EcoNote | October 11, 2021 | By:

A sample of denim that was dyed using a new, more environmentally friendly technique. Photo: University of Georgia. 

As much as consumers love blue jeans, few may realize their favorite casual clothes are not environmentally friendly to manufacture. Specifically, the process by which they’re dyed is the problem. A new coloration technique, however, has been developed that researchers at the University of Georgia say offers a more earth-friendly alternative. 

Led by Prof. Sergiy Minko and doctoral candidate Smriti Rai, scientists there have devised a process in which indigo particles are mixed with wood pulp-derived cellulose nanofibers, a natural sugar known as chitosan (which can be harvested from seafood waste) and water. Although natural indigo has been utilized so far, the researchers say synthetic indigo could also be used.

When the resulting hydrogel is applied to untreated denim, the nanocellulose fibers form a mesh-like coating that encapsulates the indigo particles, adhering them to the denim fibers. The chitosan boosts the adhesion and fixation, ensuring that the indigo remains bonded to the denim once the material has dried and is subsequently worn and washed.

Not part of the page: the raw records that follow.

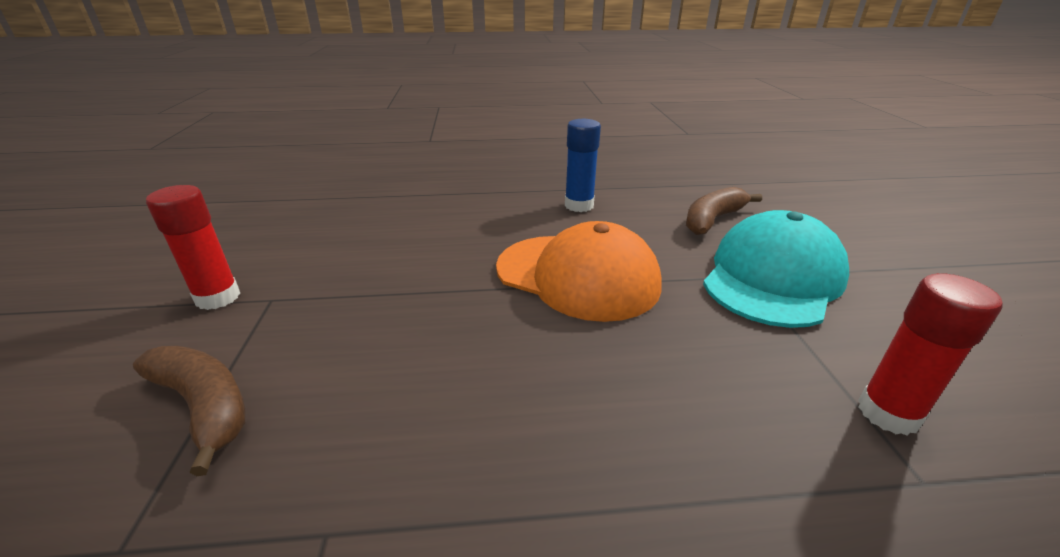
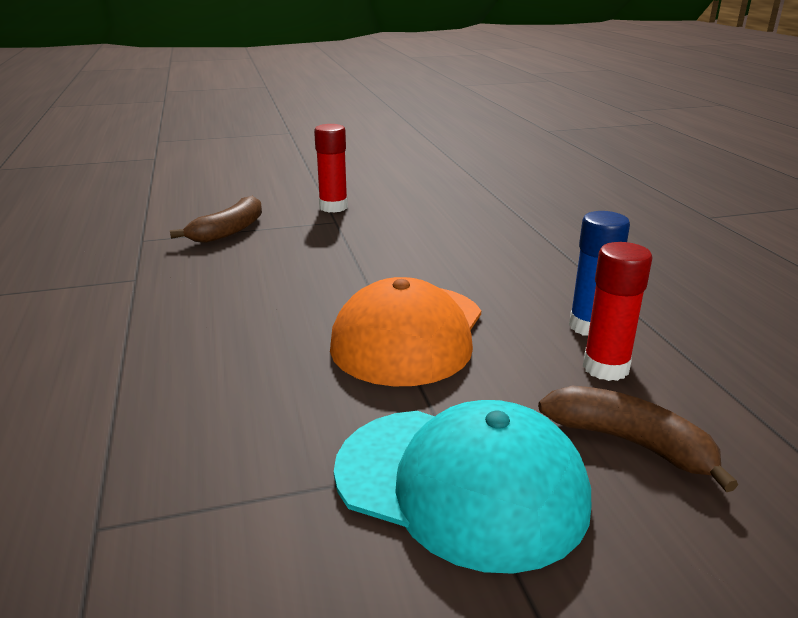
camera: 80 degrees right, 5 degrees down
(888, 413) = (185, 529): red glue stick -> red glue stick (605, 368)

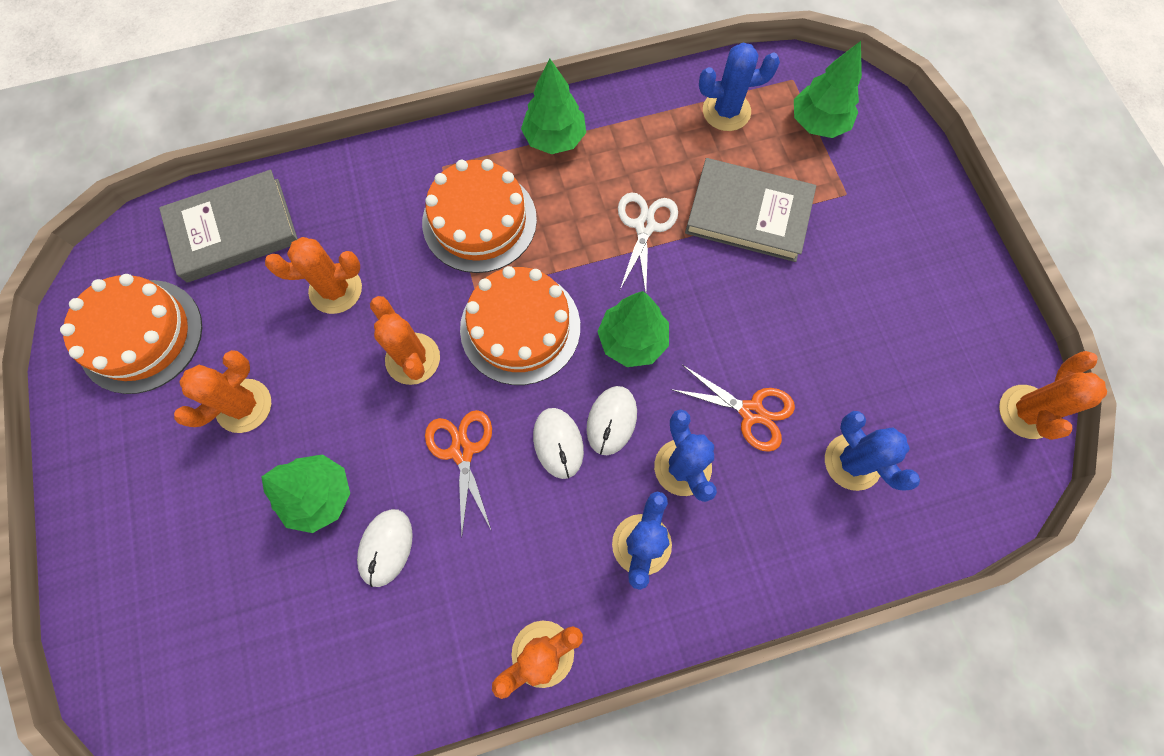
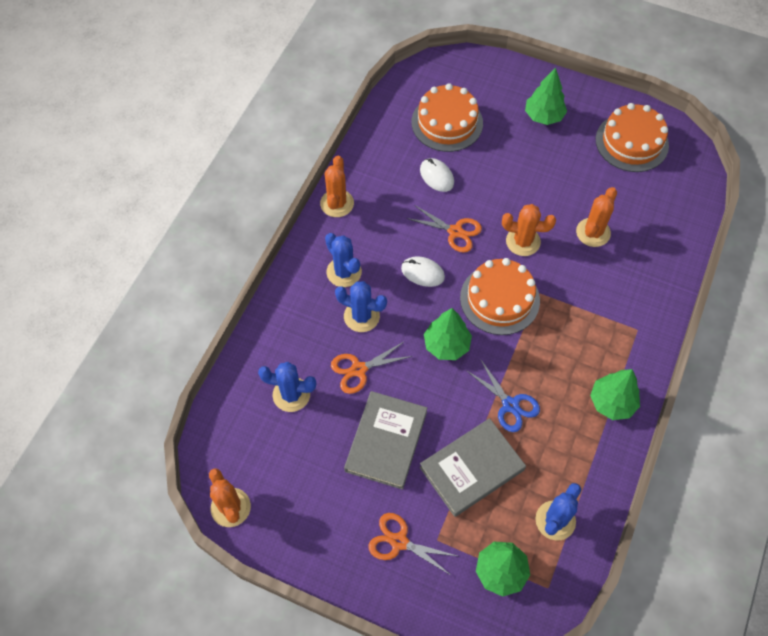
camera: 130 degrees right, 10 degrees down
(234, 230) = (669, 209): grey book -> grey book (386, 441)
(244, 406) = (556, 162): orange cactus -> none
(319, 495) = (484, 166): green tree -> green tree (543, 116)
(479, 221) = (583, 324): orange cake -> orange cake (447, 122)
(611, 421) = (412, 303): white mouse -> none
(645, 226) = (510, 405): white scissors -> blue scissors
(883, 224) = (399, 542): none -> orange scissors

Different shades of blue can be produced by varying the amount of indigo used in the hydrogel. Photo: University of Georgia. 

Ordinarily in the dying of jeans, either natural, or more commonly synthetic, indigo pigment is mixed with water, in which the denim fabric is subsequently dipped. Because neither form of indigo is water-soluble in its initial state, though, toxic reducing agents such as sodium hydrosulfite have to be added in order to make it so.

After the dying process is complete, the wastewater is released back into the local waterways. Although government regulations require that the bulk of the chemicals be removed from it first, the water invariably retains some pollutants.

Not only does the new dying technique not require the use of any toxic chemicals, it’s also more effective than existing processes at securing the dye into the denim. This means that much less water and dying time is required. Additionally, denim that’s dyed via the new technique has approximately the same thickness, weight and flexibility as conventionally dyed denim.

A paper on the research was recently published in the journal Green Chemistry.